Breadth-First Search(BFS)

In [43]:
# BFS implementation

def convertToBFS(line):
    fields = line.split()
    heroID = int(fields[0])
    connections = []
    for connection in fields[1:]:
        connections.append(int(connection))
    color = 'WHITE'
    distance = 9999
    if(heroID == startCharacterID):
        color = 'GRAY'
    distance = 0
    return (heroID,(connections,distance,color))

In [44]:
def createStartingRdd():
    inputFile = sc.textFile("file:///C:/Users/dennis/Spark/Spark/resources/Marvel-Graph.txt")
    return inputFile.map(convertToBFS)

In [45]:
def bfsMap(node):
    characterID = node[0]
    data = node[1]
    connections = data[0]
    distance = data[1]
    color = data[2]

    results = []
    #If this node needs to be expanded...
    if (color == 'GRAY'):
        for connection in connections:
            newCharacterID = connection
            newDistance = distance + 1
            newColor = 'GRAY'
            if (targetCharacterID == connection):
                counter.add(1)

            newEntry = (newCharacterID, ([], newDistance, newColor))
            results.append(newEntry)

        #We've processed this node, so color it black
        color = 'BLACK'

    #Emit the input node so we don't lose it.
    results.append( (characterID, (connections, distance, color)) )
    return results

In [46]:
def bfsReduce(data1, data2):
    edges1 = data1[0]
    edges2 = data2[0]
    distance1 = data1[1]
    distance2 = data2[1]
    color1 = data1[2]
    color2 = data2[2]

    distance = 9999
    color = color1
    edges = []

    # See if one is the original node with its connections.
    # If so preserve them.
    if (len(edges1) > 0):
        edges.extend(edges1)
    if (len(edges2) > 0):
        edges.extend(edges2)

    # Preserve minimum distance
    if (distance1 < distance):
        distance = distance1

    if (distance2 < distance):
        distance = distance2

    # Preserve darkest color
    if (color1 == 'WHITE' and (color2 == 'GRAY' or color2 == 'BLACK')):
        color = color2

    if (color1 == 'GRAY' and color2 == 'BLACK'):
        color = color2

    if (color2 == 'WHITE' and (color1 == 'GRAY' or color1 == 'BLACK')):
        color = color1

    if (color2 == 'GRAY' and color1 == 'BLACK'):
        color = color1

    return (edges, distance, color)

In [47]:
#Main program here:
iterationRdd = createStartingRdd()

In [48]:
for iteration in range(0, 100):
    print("Running BFS iteration# " + str(iteration+1))

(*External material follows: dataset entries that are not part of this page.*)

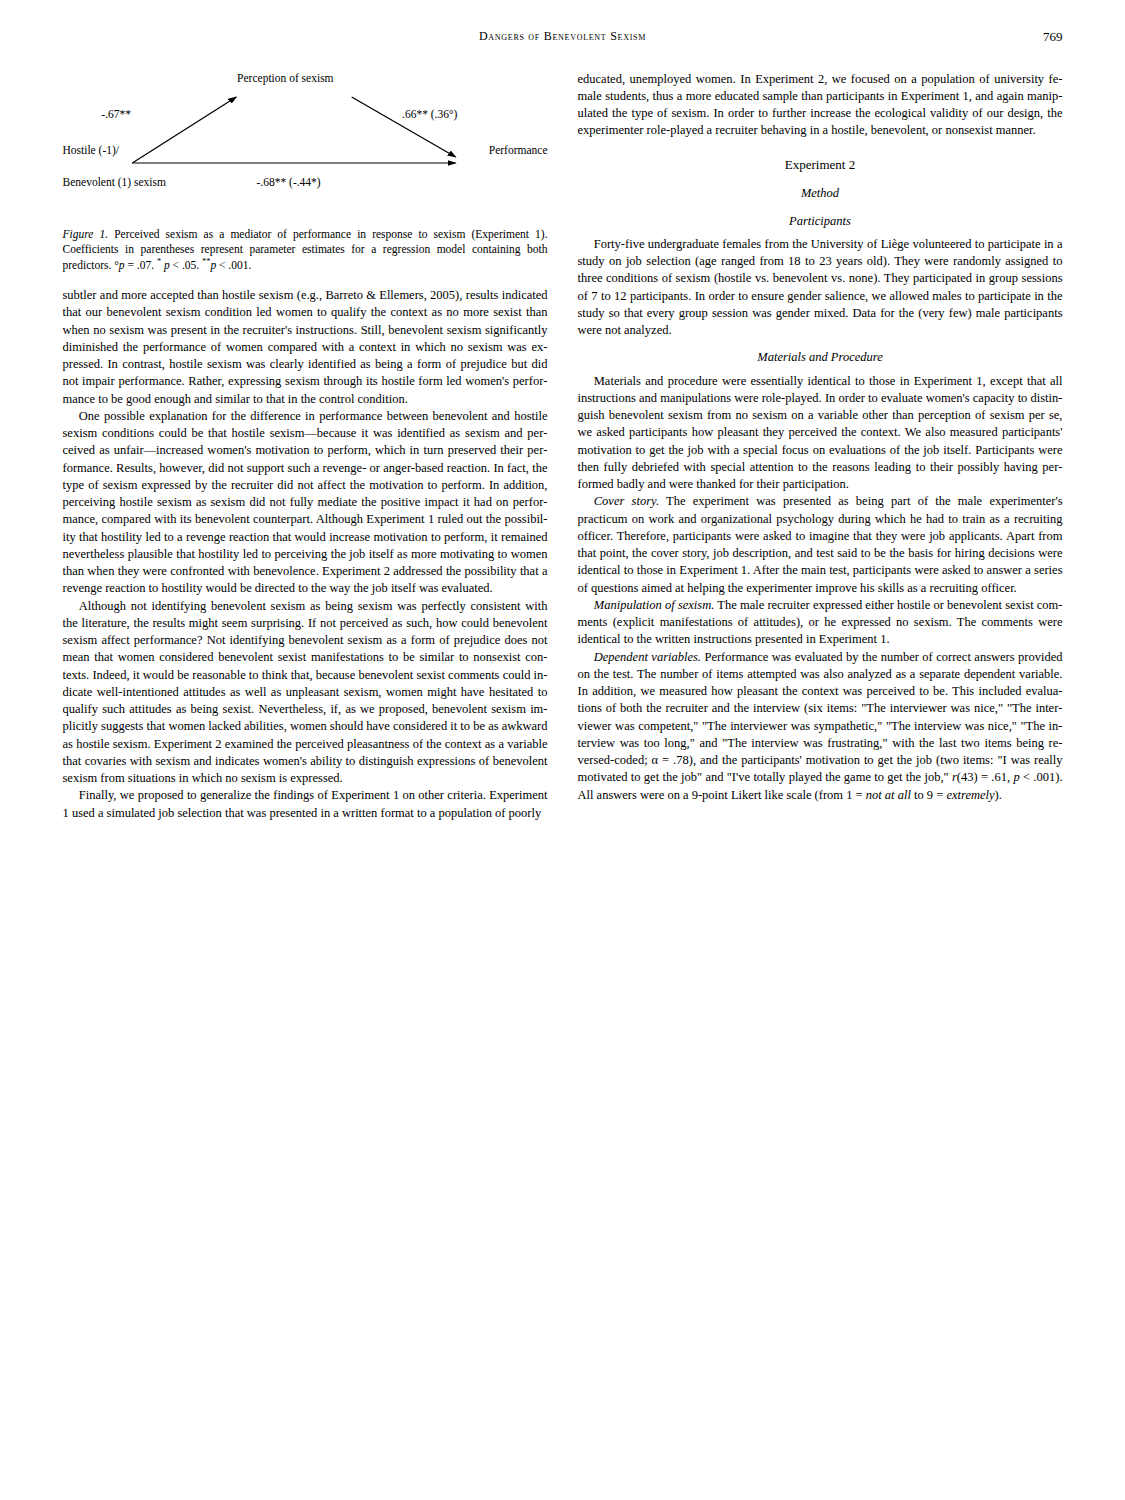Dangers of Benevolent Sexism 769
Perception of sexism -.67** .66** (.36°) Hostile (-1)/ Performance Benevolent (1) sexism -.68** (-.44*)
Figure 1. Perceived sexism as a mediator of performance in response to sexism (Experiment 1). Coefficients in parentheses represent parameter estimates for a regression model containing both predictors. °p = .07. * p < .05. **p < .001.
subtler and more accepted than hostile sexism (e.g., Barreto & Ellemers, 2005), results indicated that our benevolent sexism condition led women to qualify the context as no more sexist than when no sexism was present in the recruiter's instructions. Still, benevolent sexism significantly diminished the performance of women compared with a context in which no sexism was expressed. In contrast, hostile sexism was clearly identified as being a form of prejudice but did not impair performance. Rather, expressing sexism through its hostile form led women's performance to be good enough and similar to that in the control condition.
One possible explanation for the difference in performance between benevolent and hostile sexism conditions could be that hostile sexism—because it was identified as sexism and perceived as unfair—increased women's motivation to perform, which in turn preserved their performance. Results, however, did not support such a revenge- or anger-based reaction. In fact, the type of sexism expressed by the recruiter did not affect the motivation to perform. In addition, perceiving hostile sexism as sexism did not fully mediate the positive impact it had on performance, compared with its benevolent counterpart. Although Experiment 1 ruled out the possibility that hostility led to a revenge reaction that would increase motivation to perform, it remained nevertheless plausible that hostility led to perceiving the job itself as more motivating to women than when they were confronted with benevolence. Experiment 2 addressed the possibility that a revenge reaction to hostility would be directed to the way the job itself was evaluated.
Although not identifying benevolent sexism as being sexism was perfectly consistent with the literature, the results might seem surprising. If not perceived as such, how could benevolent sexism affect performance? Not identifying benevolent sexism as a form of prejudice does not mean that women considered benevolent sexist manifestations to be similar to nonsexist contexts. Indeed, it would be reasonable to think that, because benevolent sexist comments could indicate well-intentioned attitudes as well as unpleasant sexism, women might have hesitated to qualify such attitudes as being sexist. Nevertheless, if, as we proposed, benevolent sexism implicitly suggests that women lacked abilities, women should have considered it to be as awkward as hostile sexism. Experiment 2 examined the perceived pleasantness of the context as a variable that covaries with sexism and indicates women's ability to distinguish expressions of benevolent sexism from situations in which no sexism is expressed.
Finally, we proposed to generalize the findings of Experiment 1 on other criteria. Experiment 1 used a simulated job selection that was presented in a written format to a population of poorly
educated, unemployed women. In Experiment 2, we focused on a population of university female students, thus a more educated sample than participants in Experiment 1, and again manipulated the type of sexism. In order to further increase the ecological validity of our design, the experimenter role-played a recruiter behaving in a hostile, benevolent, or nonsexist manner.
Experiment 2
Method
Participants
Forty-five undergraduate females from the University of Liège volunteered to participate in a study on job selection (age ranged from 18 to 23 years old). They were randomly assigned to three conditions of sexism (hostile vs. benevolent vs. none). They participated in group sessions of 7 to 12 participants. In order to ensure gender salience, we allowed males to participate in the study so that every group session was gender mixed. Data for the (very few) male participants were not analyzed.
Materials and Procedure
Materials and procedure were essentially identical to those in Experiment 1, except that all instructions and manipulations were role-played. In order to evaluate women's capacity to distinguish benevolent sexism from no sexism on a variable other than perception of sexism per se, we asked participants how pleasant they perceived the context. We also measured participants' motivation to get the job with a special focus on evaluations of the job itself. Participants were then fully debriefed with special attention to the reasons leading to their possibly having performed badly and were thanked for their participation.
Cover story. The experiment was presented as being part of the male experimenter's practicum on work and organizational psychology during which he had to train as a recruiting officer. Therefore, participants were asked to imagine that they were job applicants. Apart from that point, the cover story, job description, and test said to be the basis for hiring decisions were identical to those in Experiment 1. After the main test, participants were asked to answer a series of questions aimed at helping the experimenter improve his skills as a recruiting officer.
Manipulation of sexism. The male recruiter expressed either hostile or benevolent sexist comments (explicit manifestations of attitudes), or he expressed no sexism. The comments were identical to the written instructions presented in Experiment 1.
Dependent variables. Performance was evaluated by the number of correct answers provided on the test. The number of items attempted was also analyzed as a separate dependent variable. In addition, we measured how pleasant the context was perceived to be. This included evaluations of both the recruiter and the interview (six items: "The interviewer was nice," "The interviewer was competent," "The interviewer was sympathetic," "The interview was nice," "The interview was too long," and "The interview was frustrating," with the last two items being reversed-coded; α = .78), and the participants' motivation to get the job (two items: "I was really motivated to get the job" and "I've totally played the game to get the job," r(43) = .61, p < .001). All answers were on a 9-point Likert like scale (from 1 = not at all to 9 = extremely).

    # Create new vertices as needed to darken or reduce distances in the
    # reduce stage. If we encounter the node we're looking for as a GRAY
    # node, increment our accumulator to signal that we're done.
    mapped = iterationRdd.flatMap(bfsMap)

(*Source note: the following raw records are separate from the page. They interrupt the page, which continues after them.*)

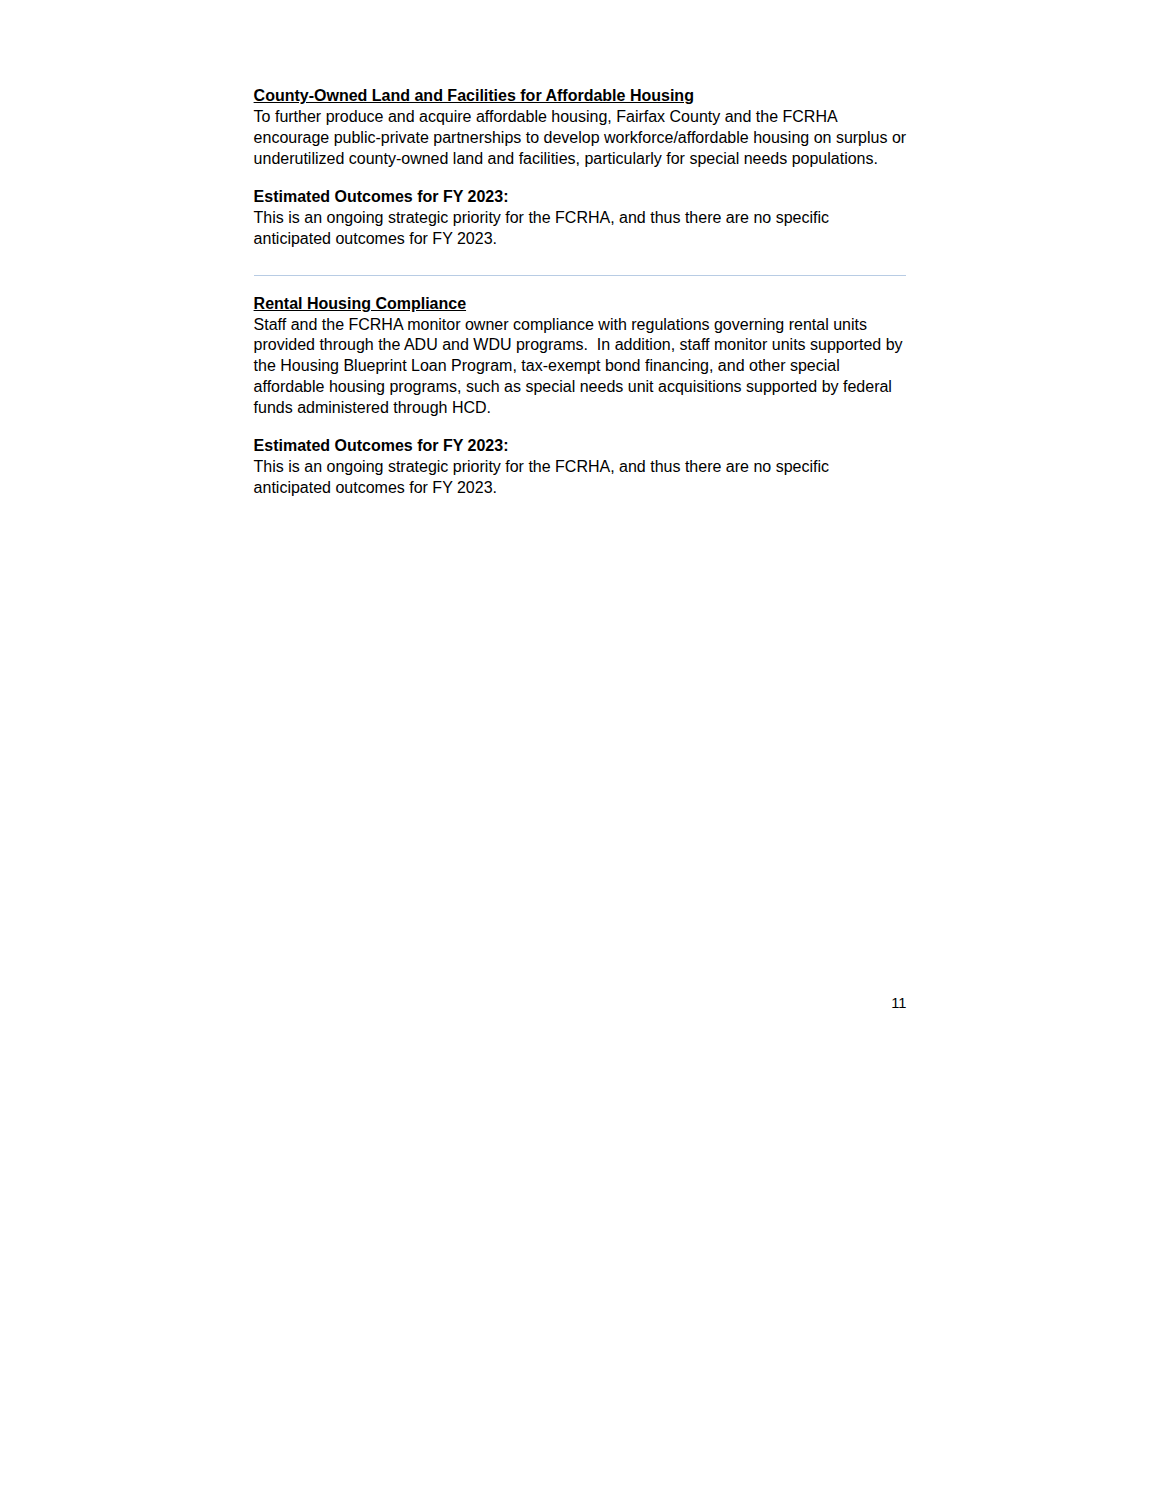County-Owned Land and Facilities for Affordable Housing
To further produce and acquire affordable housing, Fairfax County and the FCRHA encourage public-private partnerships to develop workforce/affordable housing on surplus or underutilized county-owned land and facilities, particularly for special needs populations.
Estimated Outcomes for FY 2023:
This is an ongoing strategic priority for the FCRHA, and thus there are no specific anticipated outcomes for FY 2023.
Rental Housing Compliance
Staff and the FCRHA monitor owner compliance with regulations governing rental units provided through the ADU and WDU programs. In addition, staff monitor units supported by the Housing Blueprint Loan Program, tax-exempt bond financing, and other special affordable housing programs, such as special needs unit acquisitions supported by federal funds administered through HCD.
Estimated Outcomes for FY 2023:
This is an ongoing strategic priority for the FCRHA, and thus there are no specific anticipated outcomes for FY 2023.
11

    # Note that mapped.count() action here forces the RDD to be evaluated, and
    # that's the only reason our accumulator is actually updated.
    print("Processing " + str(mapped.count()) + " values.")

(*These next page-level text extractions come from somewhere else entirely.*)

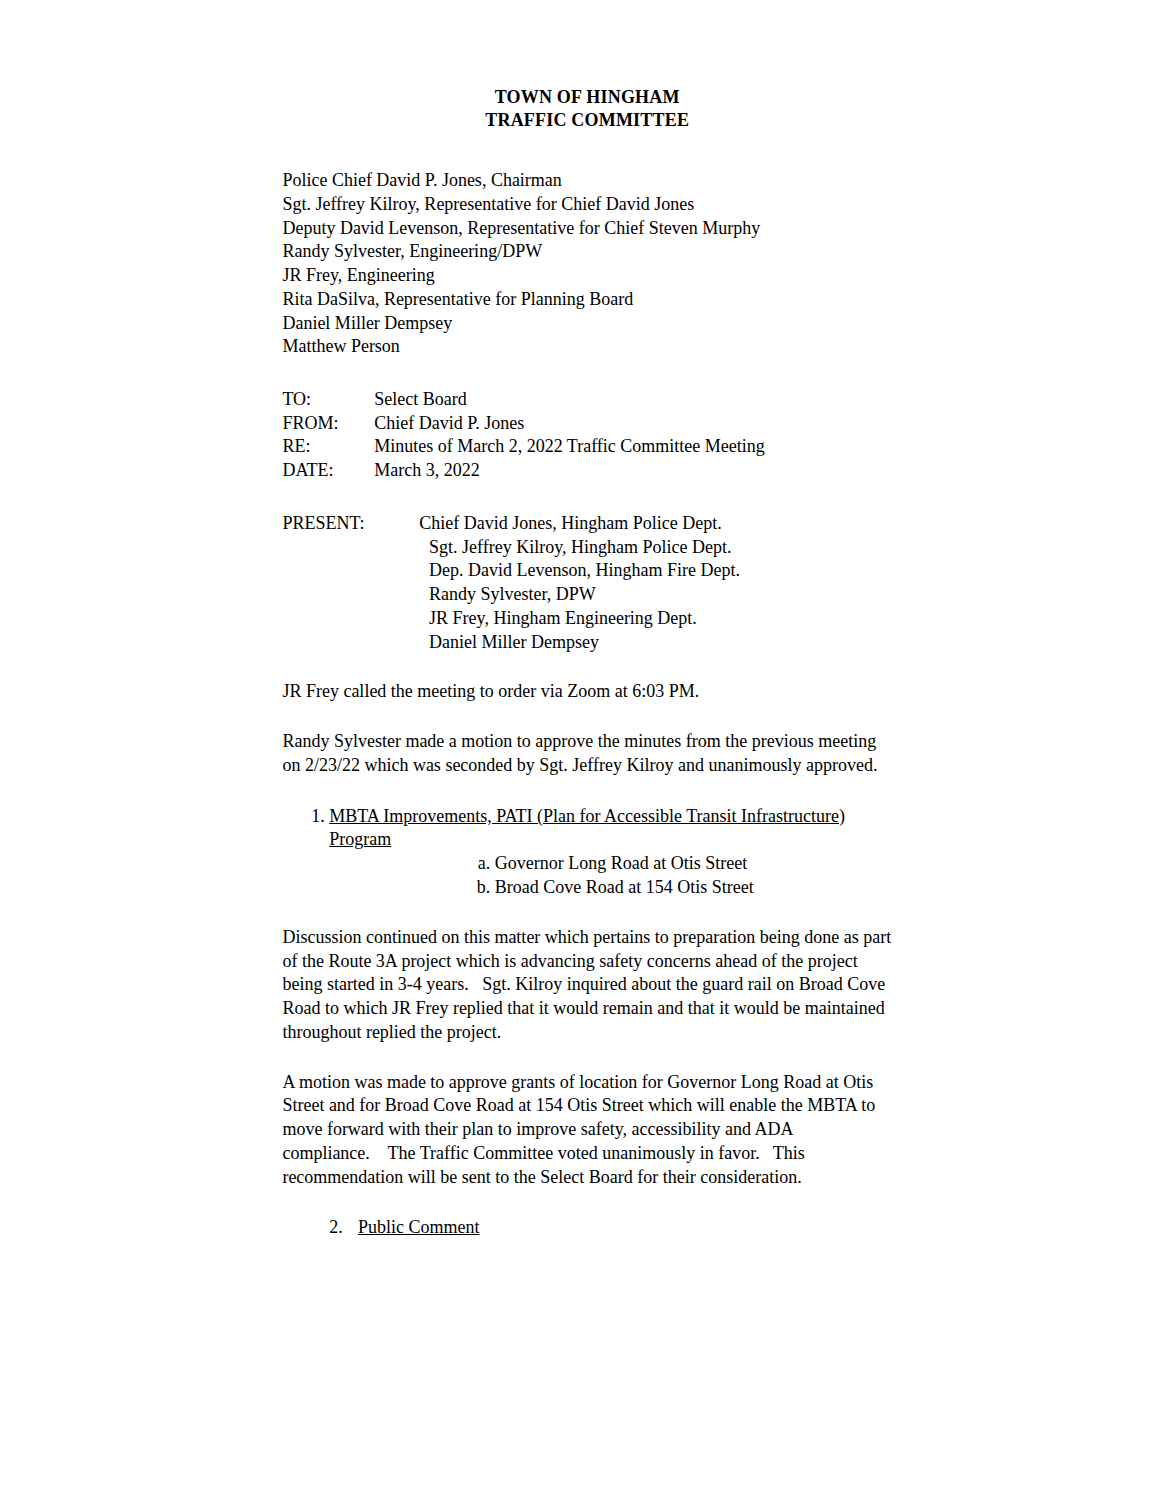TOWN OF HINGHAM
TRAFFIC COMMITTEE
Police Chief David P. Jones, Chairman
Sgt. Jeffrey Kilroy, Representative for Chief David Jones
Deputy David Levenson, Representative for Chief Steven Murphy
Randy Sylvester, Engineering/DPW
JR Frey, Engineering
Rita DaSilva, Representative for Planning Board
Daniel Miller Dempsey
Matthew Person
| TO: | Select Board |
| FROM: | Chief David P. Jones |
| RE: | Minutes of March 2, 2022 Traffic Committee Meeting |
| DATE: | March 3, 2022 |
| PRESENT: | Chief David Jones, Hingham Police Dept. Sgt. Jeffrey Kilroy, Hingham Police Dept. Dep. David Levenson, Hingham Fire Dept. Randy Sylvester, DPW JR Frey, Hingham Engineering Dept. Daniel Miller Dempsey |
JR Frey called the meeting to order via Zoom at 6:03 PM.
Randy Sylvester made a motion to approve the minutes from the previous meeting on 2/23/22 which was seconded by Sgt. Jeffrey Kilroy and unanimously approved.
MBTA Improvements, PATI (Plan for Accessible Transit Infrastructure) Program
Governor Long Road at Otis Street
Broad Cove Road at 154 Otis Street
Discussion continued on this matter which pertains to preparation being done as part of the Route 3A project which is advancing safety concerns ahead of the project being started in 3-4 years. Sgt. Kilroy inquired about the guard rail on Broad Cove Road to which JR Frey replied that it would remain and that it would be maintained throughout replied the project.
A motion was made to approve grants of location for Governor Long Road at Otis Street and for Broad Cove Road at 154 Otis Street which will enable the MBTA to move forward with their plan to improve safety, accessibility and ADA compliance. The Traffic Committee voted unanimously in favor. This recommendation will be sent to the Select Board for their consideration.
2. Public Comment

    if (counter.value > 0):
        print("Hit the target character! From " + str(counter.value) \
            + " different direction(s).")
        break

    # Reducer combines data for each character ID, preserving the darkest
    # color and shortest path.
    iterationRdd = mapped.reduceByKey(bfsReduce)

Running BFS iteration# 1
Processing 8330 values.
Running BFS iteration# 2
Processing 220615 values.
Running BFS iteration# 3
Processing 126747 values.
Running BFS iteration# 4
Processing 6777 values.
Running BFS iteration# 5
Processing 6486 values.
Running BFS iteration# 6
Processing 6486 values.
Running BFS iteration# 7
Processing 6486 values.
Running BFS iteration# 8
Processing 6486 values.
Running BFS iteration# 9
Processing 6486 values.
Running BFS iteration# 10
Processing 6486 values.
Running BFS iteration# 11
Processing 6486 values.
Running BFS iteration# 12
Processing 6486 values.
Running BFS iteration# 13
Processing 6486 values.
Running BFS iteration# 14
Processing 6486 values.
Running BFS iteration# 15
Processing 6486 values.
Running BFS iteration# 16
Processing 6486 values.
Running BFS iteration# 17
Processing 6486 values.
Running BFS iteration# 18
Processing 6486 values.
Running BFS iteration# 19
Processing 6486 values.
Running BFS iteration# 20
Processing 6486 values.
Runni